Thursday, August 31, 2006

An Audacious Electronics Contractor in China

I was shocked to hear that an electronics contractor that makes Apple’s iPod in China has sued a Chinese financial daily for telling the truth about its alleged abuse of workers.

FoxConn, a Taiwanese outsourcing contractor that makes parts and equipment for major electronic brands, including Apple, apparently got caught with its pants down when it’s laborers were forced to work excessive overtime hours. Instead of taking corrective action, as it is obligated to do under Apple’s code of conduct, the company when to court in the city of Shenzhen in southern China and sued the China Business News for defamation, demanding $3.8 million in damages, according to Reuters.

FoxConn, a subsidiary of Hon Hai Precision Industry, is shooting itself in the foot by taking this action.

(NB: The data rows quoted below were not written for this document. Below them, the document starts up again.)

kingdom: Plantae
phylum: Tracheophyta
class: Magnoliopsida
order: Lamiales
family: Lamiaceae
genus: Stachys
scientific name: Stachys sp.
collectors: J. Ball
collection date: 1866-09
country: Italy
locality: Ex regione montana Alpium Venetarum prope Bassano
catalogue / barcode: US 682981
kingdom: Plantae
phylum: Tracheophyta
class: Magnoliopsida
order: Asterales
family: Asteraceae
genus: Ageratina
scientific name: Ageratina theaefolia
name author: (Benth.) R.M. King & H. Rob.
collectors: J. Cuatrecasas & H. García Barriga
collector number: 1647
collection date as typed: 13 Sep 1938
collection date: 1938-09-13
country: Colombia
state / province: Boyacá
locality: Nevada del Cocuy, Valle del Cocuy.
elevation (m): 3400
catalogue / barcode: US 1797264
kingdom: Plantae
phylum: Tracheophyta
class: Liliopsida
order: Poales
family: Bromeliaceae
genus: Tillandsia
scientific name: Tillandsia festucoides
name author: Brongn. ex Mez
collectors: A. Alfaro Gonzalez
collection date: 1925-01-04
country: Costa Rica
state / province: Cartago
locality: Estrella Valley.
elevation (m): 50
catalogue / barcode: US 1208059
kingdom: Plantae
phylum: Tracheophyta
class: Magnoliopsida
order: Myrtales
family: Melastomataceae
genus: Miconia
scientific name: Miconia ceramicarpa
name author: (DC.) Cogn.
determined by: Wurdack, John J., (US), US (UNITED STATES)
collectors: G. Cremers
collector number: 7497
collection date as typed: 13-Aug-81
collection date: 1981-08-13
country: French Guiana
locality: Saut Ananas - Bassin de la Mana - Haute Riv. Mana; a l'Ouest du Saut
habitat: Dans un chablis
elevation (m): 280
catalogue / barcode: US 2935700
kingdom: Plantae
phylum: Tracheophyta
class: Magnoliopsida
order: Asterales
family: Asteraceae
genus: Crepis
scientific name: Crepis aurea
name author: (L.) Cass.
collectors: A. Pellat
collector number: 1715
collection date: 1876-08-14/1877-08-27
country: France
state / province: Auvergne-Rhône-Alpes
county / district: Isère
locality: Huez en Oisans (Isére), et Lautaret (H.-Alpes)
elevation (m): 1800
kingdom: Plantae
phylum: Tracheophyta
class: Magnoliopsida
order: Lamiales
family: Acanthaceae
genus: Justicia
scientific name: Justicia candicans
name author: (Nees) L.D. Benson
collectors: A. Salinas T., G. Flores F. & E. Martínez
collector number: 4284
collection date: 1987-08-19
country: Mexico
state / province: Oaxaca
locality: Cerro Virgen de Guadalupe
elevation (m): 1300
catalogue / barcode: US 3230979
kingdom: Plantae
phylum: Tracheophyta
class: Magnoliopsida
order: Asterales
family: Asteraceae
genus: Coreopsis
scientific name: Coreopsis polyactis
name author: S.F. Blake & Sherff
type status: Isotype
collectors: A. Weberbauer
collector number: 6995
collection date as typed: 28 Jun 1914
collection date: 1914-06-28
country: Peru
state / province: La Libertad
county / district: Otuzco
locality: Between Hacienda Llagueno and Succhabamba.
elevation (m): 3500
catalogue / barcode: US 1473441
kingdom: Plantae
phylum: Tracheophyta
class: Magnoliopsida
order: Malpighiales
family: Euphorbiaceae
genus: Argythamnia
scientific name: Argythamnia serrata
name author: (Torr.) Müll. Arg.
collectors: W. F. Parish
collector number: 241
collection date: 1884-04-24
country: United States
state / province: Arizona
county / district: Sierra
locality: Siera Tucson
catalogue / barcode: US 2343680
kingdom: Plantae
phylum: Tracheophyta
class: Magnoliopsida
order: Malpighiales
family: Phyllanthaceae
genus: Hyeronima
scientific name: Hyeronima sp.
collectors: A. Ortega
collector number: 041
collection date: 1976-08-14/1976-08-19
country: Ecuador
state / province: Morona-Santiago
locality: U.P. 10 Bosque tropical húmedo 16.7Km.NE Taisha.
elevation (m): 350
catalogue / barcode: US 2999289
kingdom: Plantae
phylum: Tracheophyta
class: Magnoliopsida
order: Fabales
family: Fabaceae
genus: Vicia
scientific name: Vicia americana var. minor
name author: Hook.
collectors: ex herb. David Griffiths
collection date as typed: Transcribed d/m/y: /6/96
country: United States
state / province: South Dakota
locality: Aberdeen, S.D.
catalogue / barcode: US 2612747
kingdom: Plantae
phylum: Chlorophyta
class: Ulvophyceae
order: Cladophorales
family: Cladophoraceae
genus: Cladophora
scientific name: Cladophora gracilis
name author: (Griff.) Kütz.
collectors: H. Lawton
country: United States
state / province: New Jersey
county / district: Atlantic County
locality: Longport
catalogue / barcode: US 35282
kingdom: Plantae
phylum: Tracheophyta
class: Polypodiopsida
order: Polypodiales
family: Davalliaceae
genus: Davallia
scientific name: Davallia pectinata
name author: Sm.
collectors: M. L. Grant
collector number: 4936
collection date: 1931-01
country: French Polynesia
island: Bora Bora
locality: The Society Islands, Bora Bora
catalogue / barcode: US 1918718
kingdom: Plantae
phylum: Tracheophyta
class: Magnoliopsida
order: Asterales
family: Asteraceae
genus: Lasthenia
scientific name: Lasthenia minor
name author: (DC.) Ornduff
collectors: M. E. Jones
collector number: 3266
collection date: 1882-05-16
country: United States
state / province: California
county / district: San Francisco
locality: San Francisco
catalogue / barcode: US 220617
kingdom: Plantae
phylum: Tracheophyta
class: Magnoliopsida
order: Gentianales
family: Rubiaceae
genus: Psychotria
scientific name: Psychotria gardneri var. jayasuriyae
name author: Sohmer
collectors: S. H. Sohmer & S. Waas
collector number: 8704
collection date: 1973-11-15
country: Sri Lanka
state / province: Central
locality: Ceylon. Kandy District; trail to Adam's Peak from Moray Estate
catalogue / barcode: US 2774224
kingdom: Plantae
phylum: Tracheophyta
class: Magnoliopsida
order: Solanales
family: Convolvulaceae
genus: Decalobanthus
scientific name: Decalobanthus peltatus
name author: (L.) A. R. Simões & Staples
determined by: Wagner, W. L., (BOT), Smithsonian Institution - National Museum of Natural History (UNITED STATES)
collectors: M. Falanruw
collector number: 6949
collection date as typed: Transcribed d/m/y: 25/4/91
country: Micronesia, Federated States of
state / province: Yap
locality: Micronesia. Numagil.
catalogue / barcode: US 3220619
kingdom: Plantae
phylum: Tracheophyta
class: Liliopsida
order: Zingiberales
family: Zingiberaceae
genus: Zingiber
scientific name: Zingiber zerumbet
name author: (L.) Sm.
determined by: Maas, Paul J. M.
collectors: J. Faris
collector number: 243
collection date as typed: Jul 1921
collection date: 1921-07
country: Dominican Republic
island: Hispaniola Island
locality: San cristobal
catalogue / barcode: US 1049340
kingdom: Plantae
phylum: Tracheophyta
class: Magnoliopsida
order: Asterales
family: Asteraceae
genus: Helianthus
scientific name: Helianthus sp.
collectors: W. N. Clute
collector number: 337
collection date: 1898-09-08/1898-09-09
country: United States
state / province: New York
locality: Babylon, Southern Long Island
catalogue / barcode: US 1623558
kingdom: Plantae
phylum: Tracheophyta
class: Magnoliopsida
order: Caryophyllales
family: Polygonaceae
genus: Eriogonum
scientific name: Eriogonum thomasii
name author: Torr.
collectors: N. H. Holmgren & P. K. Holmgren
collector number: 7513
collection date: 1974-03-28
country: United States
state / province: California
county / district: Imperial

As US public awareness rises about rampant labor abuse in electronic factories in China, smart contractors should be cleaning up their act to become more attractive suppliers. Their customers, giant multinationals like Apple, HP and Dell, are slowly getting serious about corporate social responsibility – and protecting their reputations as nice guys who run a clean and humane operation.

This is a human rights issue. The uncountable droves of young Chinese peasant women who pour into the Pearl River Delta are happy to get coveted jobs in the prestigious electronics industry. They don’t know any better when factory owners force them to work marathon shifts, far longer than the national labor law allows. I’ve interviewed girls who say they work up to 18 hours at a stretch on the assembly line when their factories get behind on production schedules.

It’s abusive and illegal, and any American company who doesn’t make its best efforts at rooting out this abuse in their supply chain should be taken to task. Apple reportedly took well-meaning steps to address the problem at FoxConn earlier this month, which makes it even more of an outrage that the Taiwanese contractor is trying to kill the messenger in court.

Labor abuses are widely known and reviled in textile and sports shoe sweatshops around the globe, but it’s only recently that a few courageous non-profit advocacy groups in Hong Kong and in southern China have shined a light at the situation in electronics factories. It’s long been a taboo subject to probe because of the Teflon coated reputations and economic influence of brand makers, who don’t really make much of anything themselves anymore. But the dirty little secret is that they’ve all been outsourcing their manufacturing to the lowest bidders among these contractors – some of which are based in Silicon Valley.

The human rights violation has been invisible behind the walls of the “clean rooms” in these impressively shiny, spotless factories. The girls often live two-to-bunk inside the plant compound, taking turns working 12-hour shifts while their bunkmates sleep, six and seven days a week. Once they’ve been around long enough to realize something’s terribly wrong, they find they can’t do much about it. Complaining risks the cancellation of their labor contract and sends them back to their impoverish villages. Getting together to form a committee or God forbid a labor union is impossible. Only China’s official labor union has the right to organize factory workers, and it’s an organ of the ruling Communist Party, which promotes capitalism but quashes the right to assembly to keep an iron grip on political power.

I don’t know all the details of the FoxConn case, but I know the context. I’ve talked to factory managers who make contorted arguments that the excessive overtime shifts are perfectly legal because local labor offices have given them official dispensation to waive the protections mandated in the national labor law. Their clients, the big brand makers, can in turn say that their overseas labor practices are in line with local law. Only their corporate codes of contact, which are not standardized and next to impossible to enforce, set boundaries for labor practices.
Apple should now do what’s known in business jargon as “best practices.” It should take transparent steps to resolve the problem at FoxConn. Its code of conduct compliance team should disclose the details of the case and submit a report to an organization like Business for Social Responsibility, which can used the case study to educate other companies on the right thing to do. That will help level the playing field and equitably spread the costs of safeguarding human rights in China across the electronics industry. And maybe it can make a dent in the systemic corruption that fosters abuses by the people who make the computers and other electronic tools we buy.